25 February 2020
Resolving Dispute by Mediation
There are some disputes which simply cannot be resolved without having all the issues flushed out before a Judge who will then make a decision binding on the parties, subject to the usual rules of appeal. These types of case are actually very rare.
The reality is that around 80% of claims which are made at court and defended will actually settle before trial. That statistic doesn’t include cases that are resolved prior to a claim being issued at Court or issued and then not defended.
Some of those settlements can be achieved with sensible discussions as between the parties’ solicitors and good (realistic) advice being given as to chances of success, but more and more claims are now being settled by formal mediation of the dispute.

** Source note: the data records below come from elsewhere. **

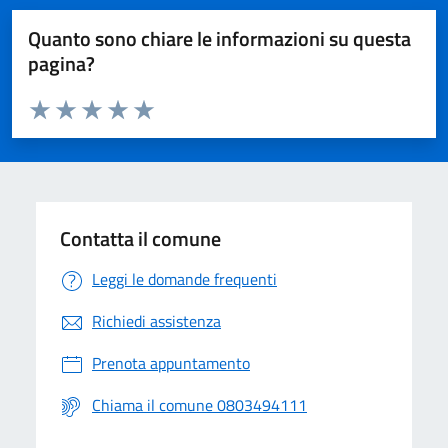
Quanto sono chiare le informazioni su questa
pagina?
Valuta da 1 a 5 stelle la pagina
Valuta 1 stelle su 5
Valuta 2 stelle su 5
Valuta 3 stelle su 5
Valuta 4 stelle su 5
Valuta 5 stelle su 5
Contatta il comune
Leggi le domande frequenti
Richiedi assistenza
Prenota appuntamento
Chiama il comune 0803494111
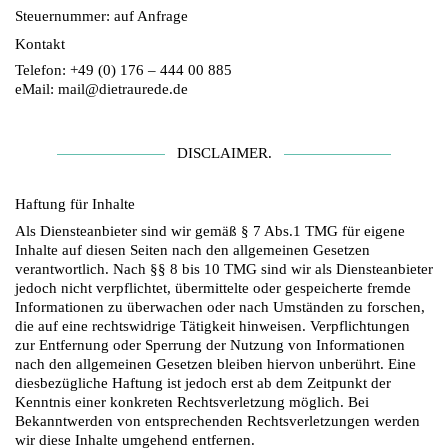
Steuernummer: auf Anfrage
Kontakt
Telefon: +49 (0) 176 – 444 00 885
eMail: mail@dietraurede.de
DISCLAIMER.
Haftung für Inhalte
Als Diensteanbieter sind wir gemäß § 7 Abs.1 TMG für eigene
Inhalte auf diesen Seiten nach den allgemeinen Gesetzen
verantwortlich. Nach §§ 8 bis 10 TMG sind wir als Diensteanbieter
jedoch nicht verpflichtet, übermittelte oder gespeicherte fremde
Informationen zu überwachen oder nach Umständen zu forschen,
die auf eine rechtswidrige Tätigkeit hinweisen. Verpflichtungen
zur Entfernung oder Sperrung der Nutzung von Informationen
nach den allgemeinen Gesetzen bleiben hiervon unberührt. Eine
diesbezügliche Haftung ist jedoch erst ab dem Zeitpunkt der
Kenntnis einer konkreten Rechtsverletzung möglich. Bei
Bekanntwerden von entsprechenden Rechtsverletzungen werden
wir diese Inhalte umgehend entfernen.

Mediation is, at its heart, a focussed and swift (all things are relative!) negotiation.
There are no hard and fast rules other than invariably a rule saying that the discussions that take place within the mediation process are strictly without prejudice and therefore cannot be referred to or relied upon in the claim itself should the parties fail to reach agreement.

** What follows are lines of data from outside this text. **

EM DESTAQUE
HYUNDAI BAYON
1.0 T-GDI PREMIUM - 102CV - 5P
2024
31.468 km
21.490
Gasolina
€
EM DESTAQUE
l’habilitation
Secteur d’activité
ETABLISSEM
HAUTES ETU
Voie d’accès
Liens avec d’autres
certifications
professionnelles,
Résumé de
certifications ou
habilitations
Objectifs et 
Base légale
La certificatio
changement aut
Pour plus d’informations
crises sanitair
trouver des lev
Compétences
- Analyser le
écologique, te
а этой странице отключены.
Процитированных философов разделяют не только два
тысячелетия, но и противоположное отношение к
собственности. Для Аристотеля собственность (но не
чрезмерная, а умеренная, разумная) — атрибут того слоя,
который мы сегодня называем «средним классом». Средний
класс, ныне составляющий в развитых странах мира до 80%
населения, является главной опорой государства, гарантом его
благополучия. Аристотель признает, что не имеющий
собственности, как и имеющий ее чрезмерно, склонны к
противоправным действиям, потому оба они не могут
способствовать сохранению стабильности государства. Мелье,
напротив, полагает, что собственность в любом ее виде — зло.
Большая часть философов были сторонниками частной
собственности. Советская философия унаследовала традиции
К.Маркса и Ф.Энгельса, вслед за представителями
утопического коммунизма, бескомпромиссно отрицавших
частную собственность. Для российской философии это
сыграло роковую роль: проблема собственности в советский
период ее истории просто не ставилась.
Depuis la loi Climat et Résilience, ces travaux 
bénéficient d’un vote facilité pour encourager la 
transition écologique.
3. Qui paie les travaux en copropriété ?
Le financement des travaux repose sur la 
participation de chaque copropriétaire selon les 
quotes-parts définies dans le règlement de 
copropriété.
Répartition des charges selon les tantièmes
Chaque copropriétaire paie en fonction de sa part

The mediation will be run by a specialist qualified Mediator. It will start with each of the Parties in different rooms and after some initial discussion with the Mediator the Parties are generally asked to come together in a plenary session in another “neutral” room where anyone part of the process (be that Advisors or Parties) may have the opportunity to set out their thoughts to the other parties.

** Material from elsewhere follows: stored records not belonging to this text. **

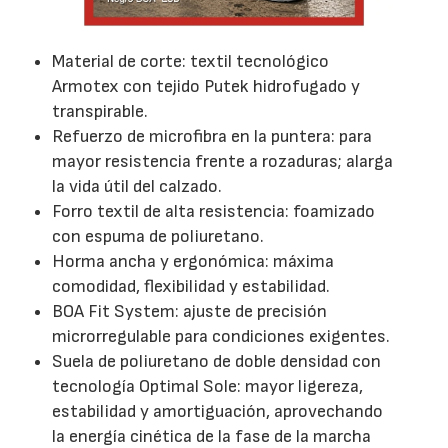
Material de corte: textil tecnológico
Armotex con tejido Putek hidrofugado y
transpirable.
Refuerzo de microfibra en la puntera: para
mayor resistencia frente a rozaduras; alarga
la vida útil del calzado.
Forro textil de alta resistencia: foamizado
con espuma de poliuretano.
Horma ancha y ergonómica: máxima
comodidad, flexibilidad y estabilidad.
BOA Fit System: ajuste de precisión
microrregulable para condiciones exigentes.
Suela de poliuretano de doble densidad con
tecnología Optimal Sole: mayor ligereza,
estabilidad y amortiguación, aprovechando
la energía cinética de la fase de la marcha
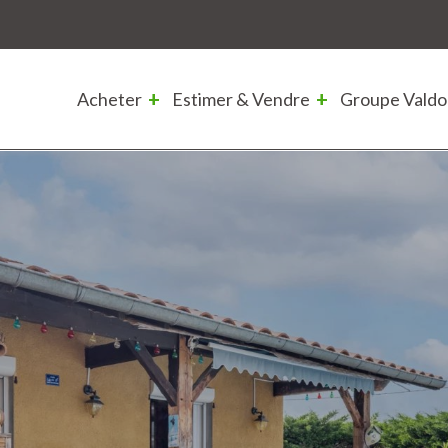
Acheter
Estimer & Vendre
Groupe Valdo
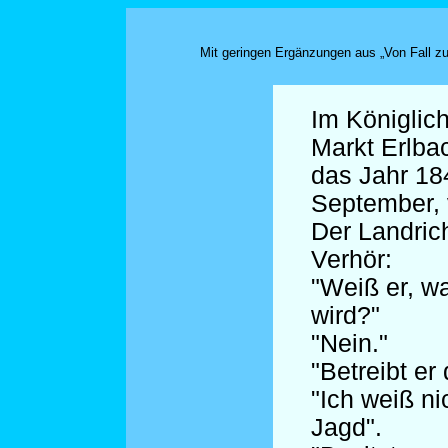
Mit geringen Ergänzungen aus „Von Fall z
Im Königlic
Markt Erlba
das Jahr 184
September, 
Der Landric
Verhör:
"Weiß er, 
wird?"
"Nein."
"Betreibt er
"Ich weiß ni
Jagd".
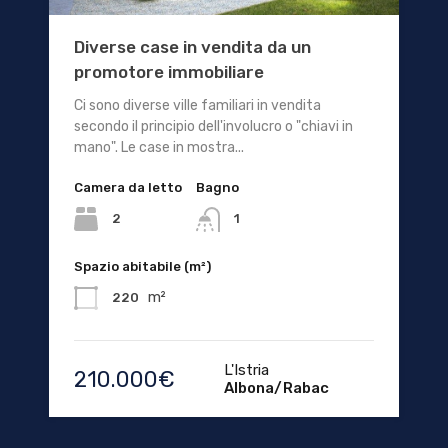
Diverse case in vendita da un
promotore immobiliare
Ci sono diverse ville familiari in vendita
secondo il principio dell'involucro o "chiavi in
mano". Le case in mostra...
Camera da letto
Bagno
2
1
Spazio abitabile (m²)
m²
220
L'Istria
210.000€
Albona/Rabac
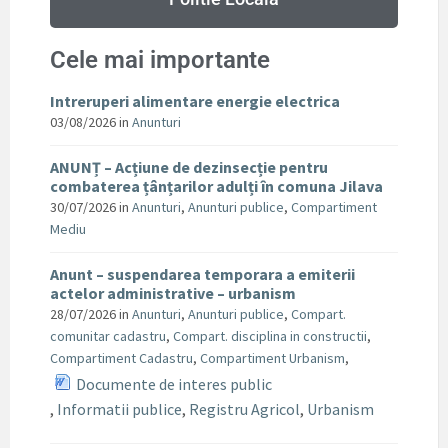
Cele mai importante
Intreruperi alimentare energie electrica
03/08/2026
in
Anunturi
ANUNȚ – Acțiune de dezinsecție pentru
combaterea țânțarilor adulți în comuna Jilava
30/07/2026
in
Anunturi
,
Anunturi publice
,
Compartiment
Mediu
Anunt – suspendarea temporara a emiterii
actelor administrative – urbanism
28/07/2026
in
Anunturi
,
Anunturi publice
,
Compart.
comunitar cadastru
,
Compart. disciplina in constructii
,
Compartiment Cadastru
,
Compartiment Urbanism
,
Documente de interes public
,
Informatii publice
,
Registru Agricol
,
Urbanism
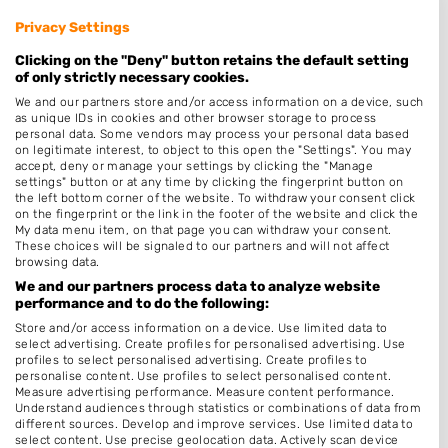
beoordelen. Op het schrijven van een beoordeling
Privacy Settings
zijn de
Algemene Voorwaarden
van "Fanatic B.V." van
Clicking on the "Deny" button retains the default setting
overeenkomstige toepassing.
of only strictly necessary cookies.
We and our partners store and/or access information on a device, such
as unique IDs in cookies and other browser storage to process
personal data. Some vendors may process your personal data based
on legitimate interest, to object to this open the "Settings". You may
accept, deny or manage your settings by clicking the "Manage
settings" button or at any time by clicking the fingerprint button on
the left bottom corner of the website. To withdraw your consent click
Nagelstudios in de buurt
on the fingerprint or the link in the footer of the website and click the
My data menu item, on that page you can withdraw your consent.
These choices will be signaled to our partners and will not affect
Mooie Nagels 777
browsing data.
Herenstraat 9
We and our partners process data to analyze website
1741BM Schagen
performance and to do the following:
Op 0,26 km afstand
Store and/or access information on a device. Use limited data to
select advertising. Create profiles for personalised advertising. Use
profiles to select personalised advertising. Create profiles to
personalise content. Use profiles to select personalised content.
De Hoofdzaak
Measure advertising performance. Measure content performance.
Berkenweg 12
Understand audiences through statistics or combinations of data from
different sources. Develop and improve services. Use limited data to
1741VA Schagen
select content. Use precise geolocation data. Actively scan device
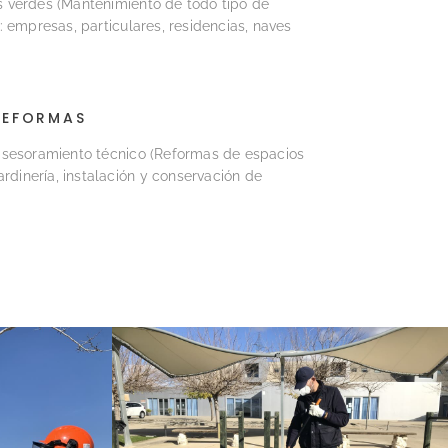
 verdes (Mantenimiento de todo tipo de
: empresas, particulares, residencias, naves
REFORMAS
asesoramiento técnico (Reformas de espacios
ardinería, instalación y conservación de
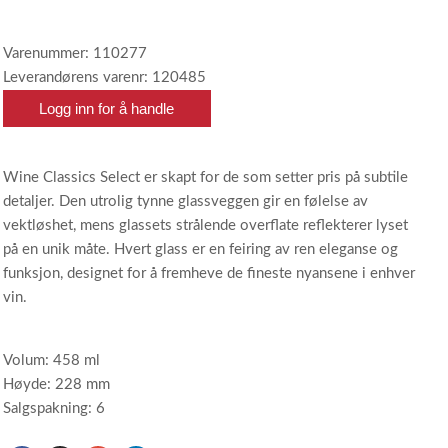
Varenummer: 110277
Leverandørens varenr: 120485
Logg inn for å handle
Wine Classics Select er skapt for de som setter pris på subtile
detaljer. Den utrolig tynne glassveggen gir en følelse av
vektløshet, mens glassets strålende overflate reflekterer lyset
på en unik måte. Hvert glass er en feiring av ren eleganse og
funksjon, designet for å fremheve de fineste nyansene i enhver
vin.
Volum: 458 ml
Høyde: 228 mm
Salgspakning: 6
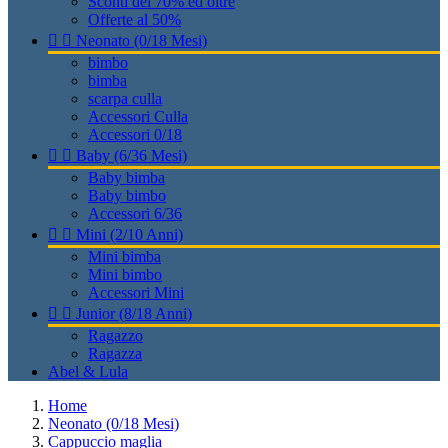
Sconti del 70% ed oltre
Offerte al 50%


Neonato (0/18 Mesi)
bimbo
bimba
scarpa culla
Accessori Culla
Accessori 0/18


Baby (6/36 Mesi)
Baby bimba
Baby bimbo
Accessori 6/36


Mini (2/10 Anni)
Mini bimba
Mini bimbo
Accessori Mini


Junior (8/18 Anni)
Ragazzo
Ragazza
Abel & Lula
Home
Neonato (0/18 Mesi)
Cappuccio maglia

The Parties will then retire to their respective “breakout” rooms. The Mediator will spend the rest of the mediation shuttling between the rooms discussing ideas for settlement and asking the parties to test the strength of their own case and think hard about the prospects of success and the risks associated with potentially losing.
Mediation is not governed by the court rules or the common law as it relates to the questions within the claim itself so there is no limit to what could be agreed as a settlement. The Court is usually bound in the breadth of decisions it can make; Possession Order or not; Money Judgment or not. In a mediation the Parties can agree terms which the court wouldn’t be able to arrive at, for example a claim for damages for disrepair of a leasehold property settled by an early surrender of the lease and a short rent free period.
This is one of the reasons why it is said that around 90-95% of mediations achieve a settlement.
A litigant would be ill-advised to start a Court Claim with an intention only to get to a mediation but mediation is an excellent way of resolving disputes when they do arise.